# YOUR GOAL
Word for word, repeat the data; no picture should appear in the result.

# RECORD EXTRACTS
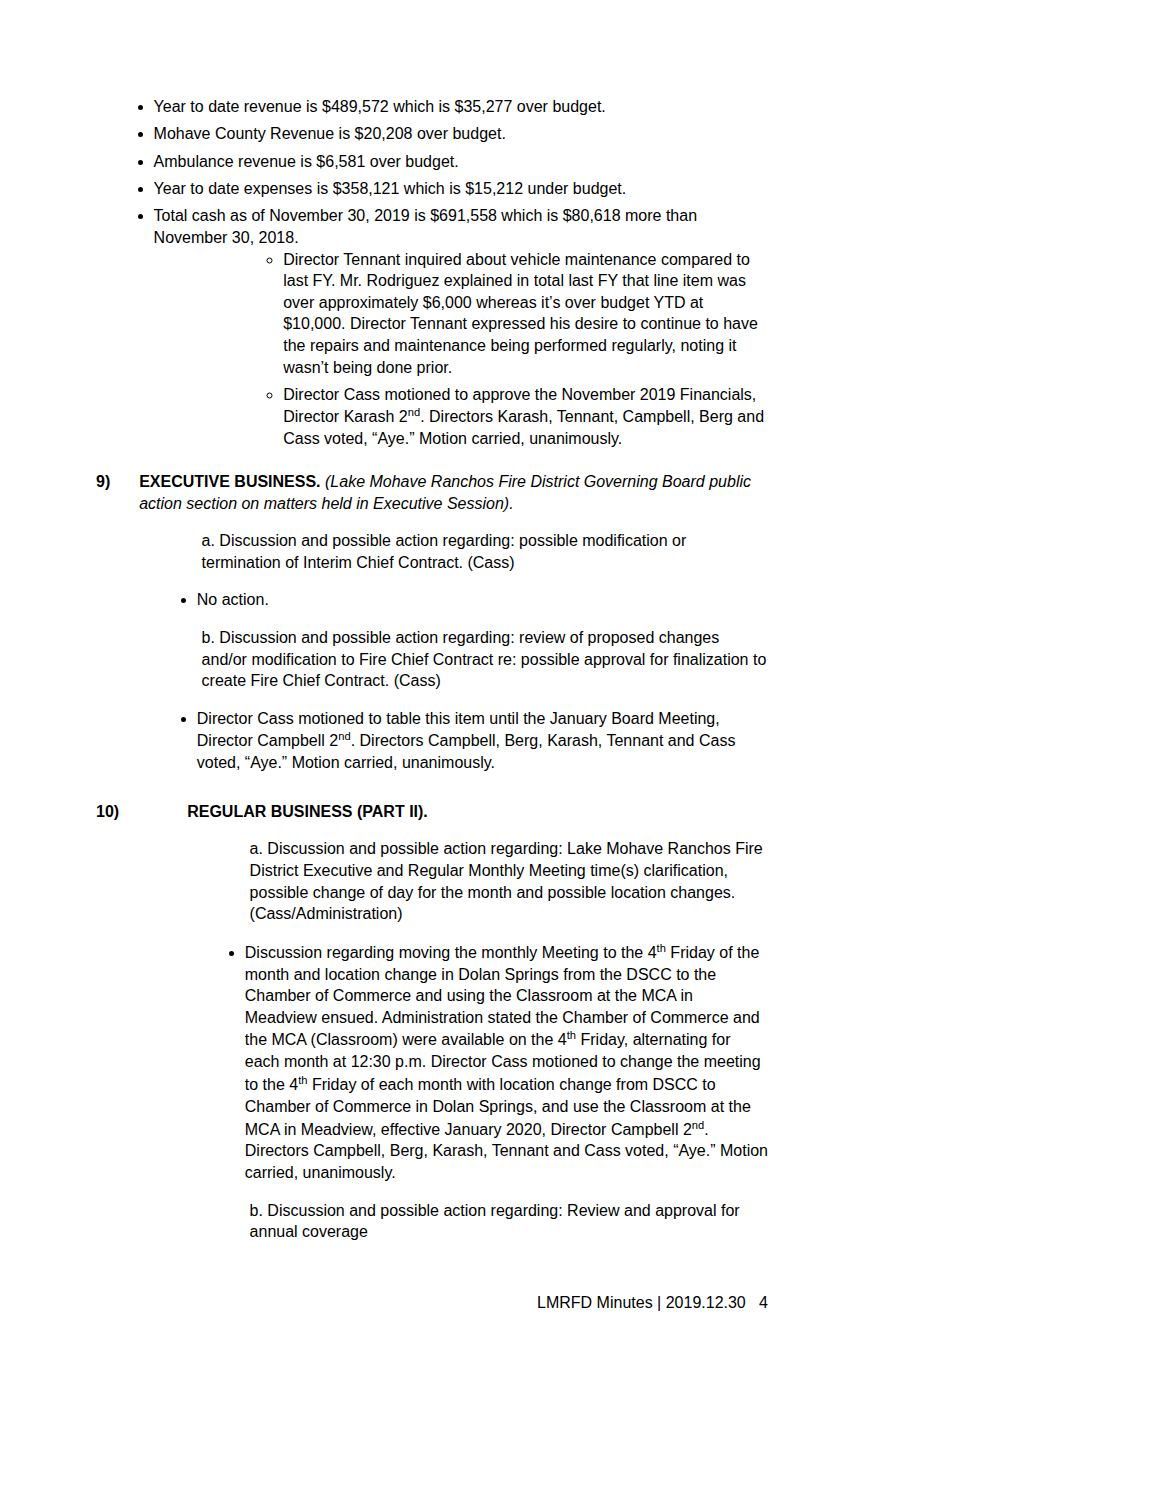Year to date revenue is $489,572 which is $35,277 over budget.
Mohave County Revenue is $20,208 over budget.
Ambulance revenue is $6,581 over budget.
Year to date expenses is $358,121 which is $15,212 under budget.
Total cash as of November 30, 2019 is $691,558 which is $80,618 more than November 30, 2018.
Director Tennant inquired about vehicle maintenance compared to last FY. Mr. Rodriguez explained in total last FY that line item was over approximately $6,000 whereas it’s over budget YTD at $10,000. Director Tennant expressed his desire to continue to have the repairs and maintenance being performed regularly, noting it wasn’t being done prior.
Director Cass motioned to approve the November 2019 Financials, Director Karash 2nd. Directors Karash, Tennant, Campbell, Berg and Cass voted, “Aye.” Motion carried, unanimously.
9)
EXECUTIVE BUSINESS. (Lake Mohave Ranchos Fire District Governing Board public action section on matters held in Executive Session).
a. Discussion and possible action regarding: possible modification or termination of Interim Chief Contract. (Cass)
No action.
b. Discussion and possible action regarding: review of proposed changes and/or modification to Fire Chief Contract re: possible approval for finalization to create Fire Chief Contract. (Cass)
Director Cass motioned to table this item until the January Board Meeting, Director Campbell 2nd. Directors Campbell, Berg, Karash, Tennant and Cass voted, “Aye.” Motion carried, unanimously.
10)
REGULAR BUSINESS (PART II).
a. Discussion and possible action regarding: Lake Mohave Ranchos Fire District Executive and Regular Monthly Meeting time(s) clarification, possible change of day for the month and possible location changes. (Cass/Administration)
Discussion regarding moving the monthly Meeting to the 4th Friday of the month and location change in Dolan Springs from the DSCC to the Chamber of Commerce and using the Classroom at the MCA in Meadview ensued. Administration stated the Chamber of Commerce and the MCA (Classroom) were available on the 4th Friday, alternating for each month at 12:30 p.m. Director Cass motioned to change the meeting to the 4th Friday of each month with location change from DSCC to Chamber of Commerce in Dolan Springs, and use the Classroom at the MCA in Meadview, effective January 2020, Director Campbell 2nd. Directors Campbell, Berg, Karash, Tennant and Cass voted, “Aye.” Motion carried, unanimously.
b. Discussion and possible action regarding: Review and approval for annual coverage
LMRFD Minutes | 2019.12.30 4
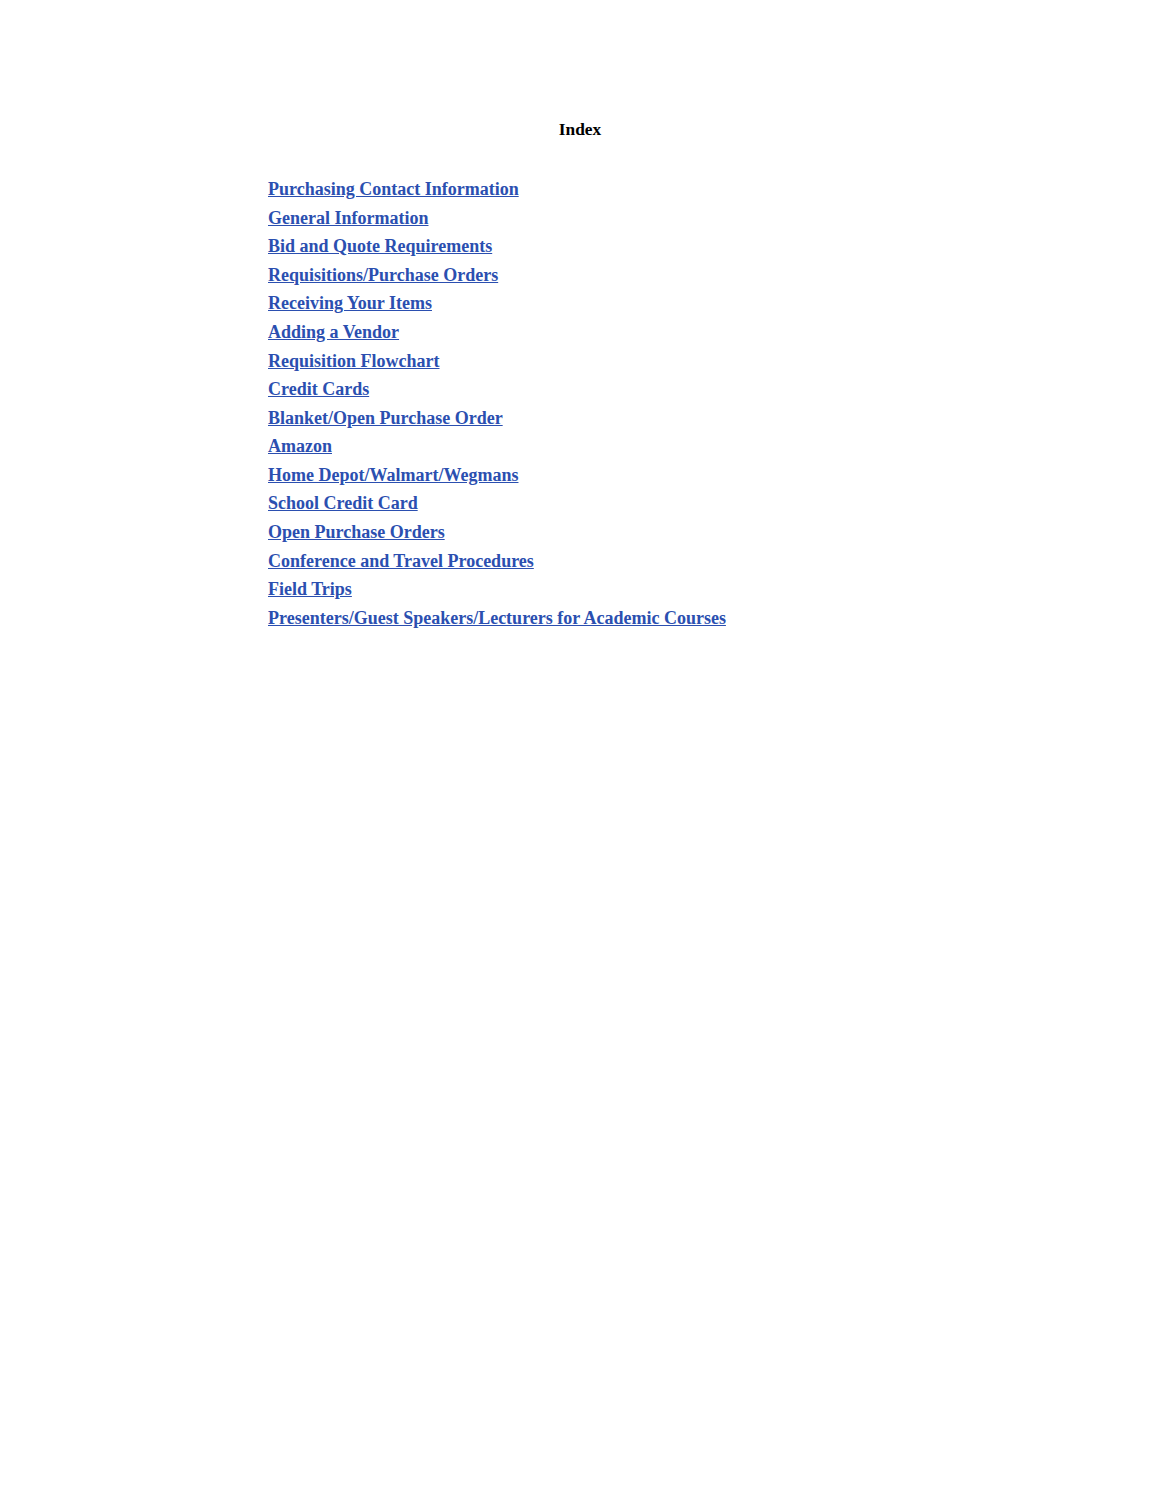Index
Purchasing Contact Information
General Information
Bid and Quote Requirements
Requisitions/Purchase Orders
Receiving Your Items
Adding a Vendor
Requisition Flowchart
Credit Cards
Blanket/Open Purchase Order
Amazon
Home Depot/Walmart/Wegmans
School Credit Card
Open Purchase Orders
Conference and Travel Procedures
Field Trips
Presenters/Guest Speakers/Lecturers for Academic Courses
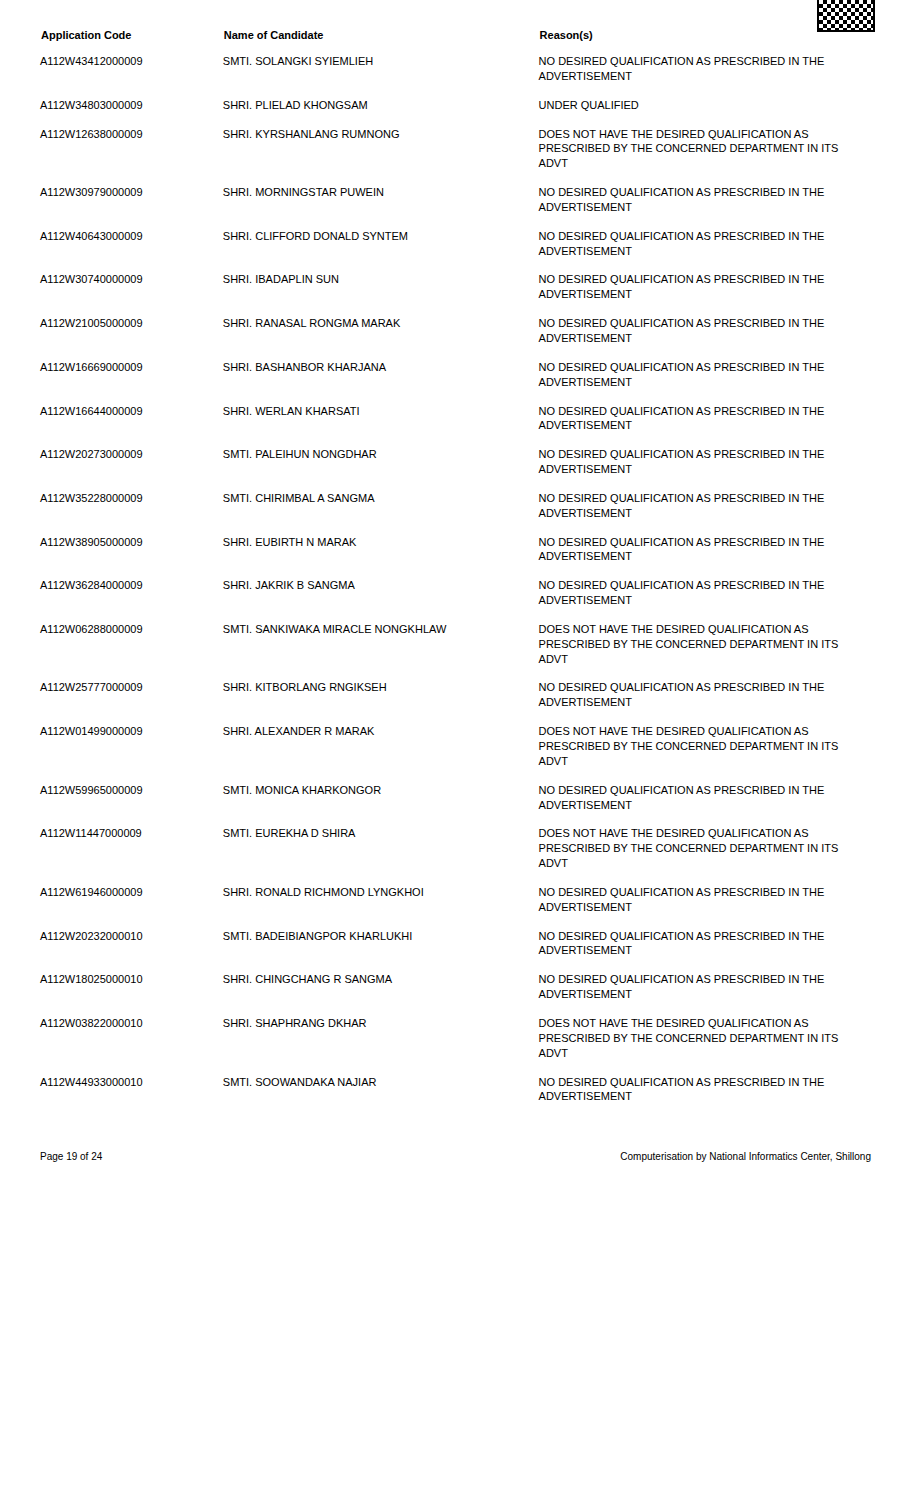| Application Code | Name of Candidate | Reason(s) |
| --- | --- | --- |
| A112W43412000009 | SMTI. SOLANGKI SYIEMLIEH | NO DESIRED QUALIFICATION AS PRESCRIBED IN THE ADVERTISEMENT |
| A112W34803000009 | SHRI. PLIELAD KHONGSAM | UNDER QUALIFIED |
| A112W12638000009 | SHRI. KYRSHANLANG RUMNONG | DOES NOT HAVE THE DESIRED QUALIFICATION AS PRESCRIBED BY THE CONCERNED DEPARTMENT IN ITS ADVT |
| A112W30979000009 | SHRI. MORNINGSTAR PUWEIN | NO DESIRED QUALIFICATION AS PRESCRIBED IN THE ADVERTISEMENT |
| A112W40643000009 | SHRI. CLIFFORD DONALD SYNTEM | NO DESIRED QUALIFICATION AS PRESCRIBED IN THE ADVERTISEMENT |
| A112W30740000009 | SHRI. IBADAPLIN SUN | NO DESIRED QUALIFICATION AS PRESCRIBED IN THE ADVERTISEMENT |
| A112W21005000009 | SHRI. RANASAL RONGMA MARAK | NO DESIRED QUALIFICATION AS PRESCRIBED IN THE ADVERTISEMENT |
| A112W16669000009 | SHRI. BASHANBOR KHARJANA | NO DESIRED QUALIFICATION AS PRESCRIBED IN THE ADVERTISEMENT |
| A112W16644000009 | SHRI. WERLAN KHARSATI | NO DESIRED QUALIFICATION AS PRESCRIBED IN THE ADVERTISEMENT |
| A112W20273000009 | SMTI. PALEIHUN NONGDHAR | NO DESIRED QUALIFICATION AS PRESCRIBED IN THE ADVERTISEMENT |
| A112W35228000009 | SMTI. CHIRIMBAL A SANGMA | NO DESIRED QUALIFICATION AS PRESCRIBED IN THE ADVERTISEMENT |
| A112W38905000009 | SHRI. EUBIRTH N MARAK | NO DESIRED QUALIFICATION AS PRESCRIBED IN THE ADVERTISEMENT |
| A112W36284000009 | SHRI. JAKRIK B SANGMA | NO DESIRED QUALIFICATION AS PRESCRIBED IN THE ADVERTISEMENT |
| A112W06288000009 | SMTI. SANKIWAKA MIRACLE NONGKHLAW | DOES NOT HAVE THE DESIRED QUALIFICATION AS PRESCRIBED BY THE CONCERNED DEPARTMENT IN ITS ADVT |
| A112W25777000009 | SHRI. KITBORLANG RNGIKSEH | NO DESIRED QUALIFICATION AS PRESCRIBED IN THE ADVERTISEMENT |
| A112W01499000009 | SHRI. ALEXANDER R MARAK | DOES NOT HAVE THE DESIRED QUALIFICATION AS PRESCRIBED BY THE CONCERNED DEPARTMENT IN ITS ADVT |
| A112W59965000009 | SMTI. MONICA KHARKONGOR | NO DESIRED QUALIFICATION AS PRESCRIBED IN THE ADVERTISEMENT |
| A112W11447000009 | SMTI. EUREKHA D SHIRA | DOES NOT HAVE THE DESIRED QUALIFICATION AS PRESCRIBED BY THE CONCERNED DEPARTMENT IN ITS ADVT |
| A112W61946000009 | SHRI. RONALD RICHMOND LYNGKHOI | NO DESIRED QUALIFICATION AS PRESCRIBED IN THE ADVERTISEMENT |
| A112W20232000010 | SMTI. BADEIBIANGPOR KHARLUKHI | NO DESIRED QUALIFICATION AS PRESCRIBED IN THE ADVERTISEMENT |
| A112W18025000010 | SHRI. CHINGCHANG R SANGMA | NO DESIRED QUALIFICATION AS PRESCRIBED IN THE ADVERTISEMENT |
| A112W03822000010 | SHRI. SHAPHRANG DKHAR | DOES NOT HAVE THE DESIRED QUALIFICATION AS PRESCRIBED BY THE CONCERNED DEPARTMENT IN ITS ADVT |
| A112W44933000010 | SMTI. SOOWANDAKA NAJIAR | NO DESIRED QUALIFICATION AS PRESCRIBED IN THE ADVERTISEMENT |
Page 19 of 24 Computerisation by National Informatics Center, Shillong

# REPLY
Year to date revenue is $489,572 which is $35,277 over budget.
Mohave County Revenue is $20,208 over budget.
Ambulance revenue is $6,581 over budget.
Year to date expenses is $358,121 which is $15,212 under budget.
Total cash as of November 30, 2019 is $691,558 which is $80,618 more than November 30, 2018.
Director Tennant inquired about vehicle maintenance compared to last FY. Mr. Rodriguez explained in total last FY that line item was over approximately $6,000 whereas it’s over budget YTD at $10,000. Director Tennant expressed his desire to continue to have the repairs and maintenance being performed regularly, noting it wasn’t being done prior.
Director Cass motioned to approve the November 2019 Financials, Director Karash 2nd. Directors Karash, Tennant, Campbell, Berg and Cass voted, “Aye.” Motion carried, unanimously.
9)
EXECUTIVE BUSINESS. (Lake Mohave Ranchos Fire District Governing Board public action section on matters held in Executive Session).
a. Discussion and possible action regarding: possible modification or termination of Interim Chief Contract. (Cass)
No action.
b. Discussion and possible action regarding: review of proposed changes and/or modification to Fire Chief Contract re: possible approval for finalization to create Fire Chief Contract. (Cass)
Director Cass motioned to table this item until the January Board Meeting, Director Campbell 2nd. Directors Campbell, Berg, Karash, Tennant and Cass voted, “Aye.” Motion carried, unanimously.
10)
REGULAR BUSINESS (PART II).
a. Discussion and possible action regarding: Lake Mohave Ranchos Fire District Executive and Regular Monthly Meeting time(s) clarification, possible change of day for the month and possible location changes. (Cass/Administration)
Discussion regarding moving the monthly Meeting to the 4th Friday of the month and location change in Dolan Springs from the DSCC to the Chamber of Commerce and using the Classroom at the MCA in Meadview ensued. Administration stated the Chamber of Commerce and the MCA (Classroom) were available on the 4th Friday, alternating for each month at 12:30 p.m. Director Cass motioned to change the meeting to the 4th Friday of each month with location change from DSCC to Chamber of Commerce in Dolan Springs, and use the Classroom at the MCA in Meadview, effective January 2020, Director Campbell 2nd. Directors Campbell, Berg, Karash, Tennant and Cass voted, “Aye.” Motion carried, unanimously.
b. Discussion and possible action regarding: Review and approval for annual coverage
LMRFD Minutes | 2019.12.30 4
Index
Purchasing Contact Information
General Information
Bid and Quote Requirements
Requisitions/Purchase Orders
Receiving Your Items
Adding a Vendor
Requisition Flowchart
Credit Cards
Blanket/Open Purchase Order
Amazon
Home Depot/Walmart/Wegmans
School Credit Card
Open Purchase Orders
Conference and Travel Procedures
Field Trips
Presenters/Guest Speakers/Lecturers for Academic Courses
| Application Code | Name of Candidate | Reason(s) |
| --- | --- | --- |
| A112W43412000009 | SMTI. SOLANGKI SYIEMLIEH | NO DESIRED QUALIFICATION AS PRESCRIBED IN THE ADVERTISEMENT |
| A112W34803000009 | SHRI. PLIELAD KHONGSAM | UNDER QUALIFIED |
| A112W12638000009 | SHRI. KYRSHANLANG RUMNONG | DOES NOT HAVE THE DESIRED QUALIFICATION AS PRESCRIBED BY THE CONCERNED DEPARTMENT IN ITS ADVT |
| A112W30979000009 | SHRI. MORNINGSTAR PUWEIN | NO DESIRED QUALIFICATION AS PRESCRIBED IN THE ADVERTISEMENT |
| A112W40643000009 | SHRI. CLIFFORD DONALD SYNTEM | NO DESIRED QUALIFICATION AS PRESCRIBED IN THE ADVERTISEMENT |
| A112W30740000009 | SHRI. IBADAPLIN SUN | NO DESIRED QUALIFICATION AS PRESCRIBED IN THE ADVERTISEMENT |
| A112W21005000009 | SHRI. RANASAL RONGMA MARAK | NO DESIRED QUALIFICATION AS PRESCRIBED IN THE ADVERTISEMENT |
| A112W16669000009 | SHRI. BASHANBOR KHARJANA | NO DESIRED QUALIFICATION AS PRESCRIBED IN THE ADVERTISEMENT |
| A112W16644000009 | SHRI. WERLAN KHARSATI | NO DESIRED QUALIFICATION AS PRESCRIBED IN THE ADVERTISEMENT |
| A112W20273000009 | SMTI. PALEIHUN NONGDHAR | NO DESIRED QUALIFICATION AS PRESCRIBED IN THE ADVERTISEMENT |
| A112W35228000009 | SMTI. CHIRIMBAL A SANGMA | NO DESIRED QUALIFICATION AS PRESCRIBED IN THE ADVERTISEMENT |
| A112W38905000009 | SHRI. EUBIRTH N MARAK | NO DESIRED QUALIFICATION AS PRESCRIBED IN THE ADVERTISEMENT |
| A112W36284000009 | SHRI. JAKRIK B SANGMA | NO DESIRED QUALIFICATION AS PRESCRIBED IN THE ADVERTISEMENT |
| A112W06288000009 | SMTI. SANKIWAKA MIRACLE NONGKHLAW | DOES NOT HAVE THE DESIRED QUALIFICATION AS PRESCRIBED BY THE CONCERNED DEPARTMENT IN ITS ADVT |
| A112W25777000009 | SHRI. KITBORLANG RNGIKSEH | NO DESIRED QUALIFICATION AS PRESCRIBED IN THE ADVERTISEMENT |
| A112W01499000009 | SHRI. ALEXANDER R MARAK | DOES NOT HAVE THE DESIRED QUALIFICATION AS PRESCRIBED BY THE CONCERNED DEPARTMENT IN ITS ADVT |
| A112W59965000009 | SMTI. MONICA KHARKONGOR | NO DESIRED QUALIFICATION AS PRESCRIBED IN THE ADVERTISEMENT |
| A112W11447000009 | SMTI. EUREKHA D SHIRA | DOES NOT HAVE THE DESIRED QUALIFICATION AS PRESCRIBED BY THE CONCERNED DEPARTMENT IN ITS ADVT |
| A112W61946000009 | SHRI. RONALD RICHMOND LYNGKHOI | NO DESIRED QUALIFICATION AS PRESCRIBED IN THE ADVERTISEMENT |
| A112W20232000010 | SMTI. BADEIBIANGPOR KHARLUKHI | NO DESIRED QUALIFICATION AS PRESCRIBED IN THE ADVERTISEMENT |
| A112W18025000010 | SHRI. CHINGCHANG R SANGMA | NO DESIRED QUALIFICATION AS PRESCRIBED IN THE ADVERTISEMENT |
| A112W03822000010 | SHRI. SHAPHRANG DKHAR | DOES NOT HAVE THE DESIRED QUALIFICATION AS PRESCRIBED BY THE CONCERNED DEPARTMENT IN ITS ADVT |
| A112W44933000010 | SMTI. SOOWANDAKA NAJIAR | NO DESIRED QUALIFICATION AS PRESCRIBED IN THE ADVERTISEMENT |
Page 19 of 24 Computerisation by National Informatics Center, Shillong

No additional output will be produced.